> EXTRACTED ENTRIES
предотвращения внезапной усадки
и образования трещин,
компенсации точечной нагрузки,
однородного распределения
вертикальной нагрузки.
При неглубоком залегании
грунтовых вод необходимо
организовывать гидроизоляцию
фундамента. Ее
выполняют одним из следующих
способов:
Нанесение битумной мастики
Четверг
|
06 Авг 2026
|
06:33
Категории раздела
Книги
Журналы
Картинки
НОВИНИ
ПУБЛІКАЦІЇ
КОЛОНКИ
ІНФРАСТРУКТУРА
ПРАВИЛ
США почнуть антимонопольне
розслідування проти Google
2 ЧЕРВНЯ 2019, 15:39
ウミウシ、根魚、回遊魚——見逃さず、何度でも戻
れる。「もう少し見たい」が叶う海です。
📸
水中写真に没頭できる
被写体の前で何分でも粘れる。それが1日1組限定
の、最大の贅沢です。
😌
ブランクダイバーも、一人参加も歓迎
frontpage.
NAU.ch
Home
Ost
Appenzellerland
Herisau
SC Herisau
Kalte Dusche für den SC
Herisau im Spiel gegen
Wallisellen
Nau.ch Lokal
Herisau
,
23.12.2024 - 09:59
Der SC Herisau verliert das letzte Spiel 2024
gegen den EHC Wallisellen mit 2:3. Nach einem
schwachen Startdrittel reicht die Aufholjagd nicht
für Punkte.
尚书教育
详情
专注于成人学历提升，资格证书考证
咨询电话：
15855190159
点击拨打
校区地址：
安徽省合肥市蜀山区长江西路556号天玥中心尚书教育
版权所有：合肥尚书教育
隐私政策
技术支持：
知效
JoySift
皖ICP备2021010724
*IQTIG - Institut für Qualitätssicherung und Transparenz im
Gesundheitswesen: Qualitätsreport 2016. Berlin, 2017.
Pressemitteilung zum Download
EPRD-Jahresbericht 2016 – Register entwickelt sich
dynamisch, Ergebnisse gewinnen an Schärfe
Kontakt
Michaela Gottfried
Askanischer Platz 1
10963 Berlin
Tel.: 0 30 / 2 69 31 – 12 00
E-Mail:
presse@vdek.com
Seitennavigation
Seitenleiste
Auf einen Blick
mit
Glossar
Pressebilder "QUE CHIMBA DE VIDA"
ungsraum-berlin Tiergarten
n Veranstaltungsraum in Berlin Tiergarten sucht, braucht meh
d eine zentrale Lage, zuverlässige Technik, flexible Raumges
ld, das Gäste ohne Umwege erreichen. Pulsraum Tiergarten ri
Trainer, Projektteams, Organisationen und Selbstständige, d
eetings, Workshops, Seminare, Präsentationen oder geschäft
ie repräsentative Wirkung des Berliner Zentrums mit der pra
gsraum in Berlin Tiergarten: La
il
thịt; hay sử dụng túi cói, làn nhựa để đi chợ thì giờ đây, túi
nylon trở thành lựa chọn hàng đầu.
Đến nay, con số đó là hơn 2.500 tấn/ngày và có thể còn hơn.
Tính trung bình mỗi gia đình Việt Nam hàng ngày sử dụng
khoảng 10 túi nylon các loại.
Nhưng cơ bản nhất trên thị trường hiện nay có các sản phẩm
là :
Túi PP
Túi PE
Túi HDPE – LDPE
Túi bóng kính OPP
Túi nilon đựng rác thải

> HOW TO COMPLETE THIS TASK
The goal is a faithful transcription of every entry above.

> ANSWER BOX
предотвращения внезапной усадки
и образования трещин,
компенсации точечной нагрузки,
однородного распределения
вертикальной нагрузки.
При неглубоком залегании
грунтовых вод необходимо
организовывать гидроизоляцию
фундамента. Ее
выполняют одним из следующих
способов:
Нанесение битумной мастики
Четверг
|
06 Авг 2026
|
06:33
Категории раздела
Книги
Журналы
Картинки
НОВИНИ
ПУБЛІКАЦІЇ
КОЛОНКИ
ІНФРАСТРУКТУРА
ПРАВИЛ
США почнуть антимонопольне
розслідування проти Google
2 ЧЕРВНЯ 2019, 15:39
ウミウシ、根魚、回遊魚——見逃さず、何度でも戻
れる。「もう少し見たい」が叶う海です。
📸
水中写真に没頭できる
被写体の前で何分でも粘れる。それが1日1組限定
の、最大の贅沢です。
😌
ブランクダイバーも、一人参加も歓迎
frontpage.
NAU.ch
Home
Ost
Appenzellerland
Herisau
SC Herisau
Kalte Dusche für den SC
Herisau im Spiel gegen
Wallisellen
Nau.ch Lokal
Herisau
,
23.12.2024 - 09:59
Der SC Herisau verliert das letzte Spiel 2024
gegen den EHC Wallisellen mit 2:3. Nach einem
schwachen Startdrittel reicht die Aufholjagd nicht
für Punkte.
尚书教育
详情
专注于成人学历提升，资格证书考证
咨询电话：
15855190159
点击拨打
校区地址：
安徽省合肥市蜀山区长江西路556号天玥中心尚书教育
版权所有：合肥尚书教育
隐私政策
技术支持：
知效
JoySift
皖ICP备2021010724
*IQTIG - Institut für Qualitätssicherung und Transparenz im
Gesundheitswesen: Qualitätsreport 2016. Berlin, 2017.
Pressemitteilung zum Download
EPRD-Jahresbericht 2016 – Register entwickelt sich
dynamisch, Ergebnisse gewinnen an Schärfe
Kontakt
Michaela Gottfried
Askanischer Platz 1
10963 Berlin
Tel.: 0 30 / 2 69 31 – 12 00
E-Mail:
presse@vdek.com
Seitennavigation
Seitenleiste
Auf einen Blick
mit
Glossar
Pressebilder "QUE CHIMBA DE VIDA"
ungsraum-berlin Tiergarten
n Veranstaltungsraum in Berlin Tiergarten sucht, braucht meh
d eine zentrale Lage, zuverlässige Technik, flexible Raumges
ld, das Gäste ohne Umwege erreichen. Pulsraum Tiergarten ri
Trainer, Projektteams, Organisationen und Selbstständige, d
eetings, Workshops, Seminare, Präsentationen oder geschäft
ie repräsentative Wirkung des Berliner Zentrums mit der pra
gsraum in Berlin Tiergarten: La
il
thịt; hay sử dụng túi cói, làn nhựa để đi chợ thì giờ đây, túi
nylon trở thành lựa chọn hàng đầu.
Đến nay, con số đó là hơn 2.500 tấn/ngày và có thể còn hơn.
Tính trung bình mỗi gia đình Việt Nam hàng ngày sử dụng
khoảng 10 túi nylon các loại.
Nhưng cơ bản nhất trên thị trường hiện nay có các sản phẩm
là :
Túi PP
Túi PE
Túi HDPE – LDPE
Túi bóng kính OPP
Túi nilon đựng rác thải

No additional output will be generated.